Pasaje proporcionado:
□ □ □ □ □

KIRCHNER ARREMETIÓ CONTRA LA SIP Y REAVIVÓ LA POLÉMICA
El presidente Néstor Kirchner rechazó ayer con dureza las críticas de la Sociedad Interamericana de Prensa (SIP) sobre la situación de la libertad de prensa en la Argentina.
“Yo lo digo con absoluta firmeza: en la Argentina las libertades son absolutamente plenas, tanto como para pensar totalmente diferente como para decir lo que uno piensa”, sostuvo el Presidente durante el acto en el que se entregaron a la Justicia archivos secretos de la SIDE sobre el atentado contra la AMIA.
Kirchner respondió así al informe preliminar que dio a conocer el miércoles una misión de la SIP —una asociación independiente que reúne a los diarios del continente— que se encuentra en el país estudiando la situación de la libertad de prensa y que el martes se reunió con el jefe de Gabinete, Alberto Fernández.
La SIP “está emparentada con el doctor (Claudio) Escribano (subdirector del diario La Nación), quien tanto se ocupó por la libertad de prensa durante la pasada dictadura, y por los periodistas desaparecidos…”, agregó Kirchner con ironía.
“Cuando había periodistas detenidos, periodistas desaparecidos, periodistas torturados, periodistas extorsionados, ahí (realmente) no había libertad de prensa en la Argentina”, dijo en referencia a la última dictadura. Y negó que su administración limite la libertad de expresión.
La misión de la SIP está integrada por el presidente de la asociación y director del diario El Comercio de Lima, Alejo Miró Quesada, y sus antecesores Edward Seatton y el uruguayo Danilo Arbilla. De la misión también participa Robert Cox, quien fue director del Buenos Aires Herald. En 1979 Cox debió abandonar la Argentina por las amenazas de muerte que recibió por denunciar casos de desaparecidos.
Kirchner también fue a la carga contra otro tema: “Esta sociedad (por la SIP), tan preocupada por ver cómo se van a distribuir los fondos (por la publicidad), y dice que hay que darlos a los medios que son más grandes”.
En el mismo tono sarcástico añadió: “Eliminemos entonces el pensamiento de los grupos más chicos de prensa” porque según la SIP, la publicidad se debe distribuir “de acuerdo a la capacidad de venta” de los medios.

□ □ □ □ □

(Registros extraídos)
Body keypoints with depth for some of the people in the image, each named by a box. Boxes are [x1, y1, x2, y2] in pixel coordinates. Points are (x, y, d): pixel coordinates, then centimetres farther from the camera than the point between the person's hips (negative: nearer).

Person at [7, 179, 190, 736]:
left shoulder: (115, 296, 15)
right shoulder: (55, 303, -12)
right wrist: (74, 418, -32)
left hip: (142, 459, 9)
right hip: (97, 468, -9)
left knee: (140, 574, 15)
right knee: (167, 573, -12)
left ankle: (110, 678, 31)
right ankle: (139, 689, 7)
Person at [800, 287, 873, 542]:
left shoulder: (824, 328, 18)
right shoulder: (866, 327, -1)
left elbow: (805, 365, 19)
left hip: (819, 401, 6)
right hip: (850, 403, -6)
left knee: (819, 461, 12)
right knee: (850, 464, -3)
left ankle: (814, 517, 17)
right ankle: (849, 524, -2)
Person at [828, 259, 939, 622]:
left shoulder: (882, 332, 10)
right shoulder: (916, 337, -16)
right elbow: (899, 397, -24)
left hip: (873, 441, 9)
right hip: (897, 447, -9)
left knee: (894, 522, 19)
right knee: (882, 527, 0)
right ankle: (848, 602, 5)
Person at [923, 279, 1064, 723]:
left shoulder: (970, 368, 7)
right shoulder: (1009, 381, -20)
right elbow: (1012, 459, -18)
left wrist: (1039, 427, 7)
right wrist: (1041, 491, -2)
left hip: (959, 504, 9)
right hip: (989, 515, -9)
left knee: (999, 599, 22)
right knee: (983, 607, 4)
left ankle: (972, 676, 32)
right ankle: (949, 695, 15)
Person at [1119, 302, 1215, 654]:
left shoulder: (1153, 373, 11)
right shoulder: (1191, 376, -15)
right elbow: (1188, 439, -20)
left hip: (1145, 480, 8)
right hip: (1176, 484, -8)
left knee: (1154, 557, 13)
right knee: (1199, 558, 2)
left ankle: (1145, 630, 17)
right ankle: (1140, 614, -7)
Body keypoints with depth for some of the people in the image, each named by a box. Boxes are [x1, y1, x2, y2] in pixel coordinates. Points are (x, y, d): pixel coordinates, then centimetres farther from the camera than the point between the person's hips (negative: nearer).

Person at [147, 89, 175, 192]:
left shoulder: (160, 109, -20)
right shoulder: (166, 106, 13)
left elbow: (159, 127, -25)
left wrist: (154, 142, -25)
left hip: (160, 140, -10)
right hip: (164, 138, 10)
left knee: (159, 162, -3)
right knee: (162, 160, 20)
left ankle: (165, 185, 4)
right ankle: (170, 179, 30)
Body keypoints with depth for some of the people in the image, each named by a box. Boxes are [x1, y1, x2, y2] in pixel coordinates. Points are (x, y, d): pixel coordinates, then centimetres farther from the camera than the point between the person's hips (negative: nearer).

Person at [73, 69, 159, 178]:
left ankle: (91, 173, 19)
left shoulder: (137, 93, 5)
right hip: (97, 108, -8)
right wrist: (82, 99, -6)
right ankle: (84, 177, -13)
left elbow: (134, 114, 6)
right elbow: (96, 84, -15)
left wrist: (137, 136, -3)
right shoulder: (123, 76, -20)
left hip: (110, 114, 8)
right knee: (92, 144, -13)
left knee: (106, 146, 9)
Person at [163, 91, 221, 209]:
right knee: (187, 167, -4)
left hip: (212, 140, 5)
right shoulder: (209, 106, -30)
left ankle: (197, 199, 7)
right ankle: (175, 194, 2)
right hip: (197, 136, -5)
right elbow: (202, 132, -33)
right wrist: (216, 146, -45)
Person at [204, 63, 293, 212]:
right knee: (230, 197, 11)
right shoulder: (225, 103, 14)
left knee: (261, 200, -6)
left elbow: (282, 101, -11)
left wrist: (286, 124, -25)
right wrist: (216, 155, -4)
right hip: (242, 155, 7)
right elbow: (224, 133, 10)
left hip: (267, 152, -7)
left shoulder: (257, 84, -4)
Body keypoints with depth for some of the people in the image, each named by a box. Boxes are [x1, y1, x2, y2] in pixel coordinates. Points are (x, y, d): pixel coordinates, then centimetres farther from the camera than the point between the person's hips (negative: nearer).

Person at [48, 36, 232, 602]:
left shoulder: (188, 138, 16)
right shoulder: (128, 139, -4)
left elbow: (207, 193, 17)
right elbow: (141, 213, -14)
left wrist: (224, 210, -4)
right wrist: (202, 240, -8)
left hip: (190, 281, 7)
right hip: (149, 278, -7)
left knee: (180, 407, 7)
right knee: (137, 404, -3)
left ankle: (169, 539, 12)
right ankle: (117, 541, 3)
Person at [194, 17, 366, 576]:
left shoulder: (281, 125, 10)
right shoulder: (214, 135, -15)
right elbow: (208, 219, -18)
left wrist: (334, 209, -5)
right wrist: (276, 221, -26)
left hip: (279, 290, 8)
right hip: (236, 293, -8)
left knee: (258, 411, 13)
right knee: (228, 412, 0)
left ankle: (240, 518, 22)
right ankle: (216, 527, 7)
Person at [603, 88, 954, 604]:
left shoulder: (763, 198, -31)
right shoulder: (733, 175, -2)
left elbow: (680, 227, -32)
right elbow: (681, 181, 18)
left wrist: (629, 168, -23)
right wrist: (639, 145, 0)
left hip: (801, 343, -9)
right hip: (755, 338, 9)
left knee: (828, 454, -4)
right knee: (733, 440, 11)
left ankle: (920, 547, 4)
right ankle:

□ □ □ □ □

Uso de la información:
- a) Según la nota sobre Kirchner y la SIP, ¿en qué año tuvo que abandonar la Argentina Robert Cox?
- b) Reproduzca íntegramente el tramo de la nota sobre Kirchner y la SIP que va desde "La misión de" hasta "casos de desaparecidos.".
Las filas constituyen material aparte del texto.

Respuestas del ejercicio:
- a) En 1979.

- b)
La misión de la SIP está integrada por el presidente de la asociación y director del diario El Comercio de Lima, Alejo Miró Quesada, y sus antecesores Edward Seatton y el uruguayo Danilo Arbilla. De la misión también participa Robert Cox, quien fue director del Buenos Aires Herald. En 1979 Cox debió abandonar la Argentina por las amenazas de muerte que recibió por denunciar casos de desaparecidos.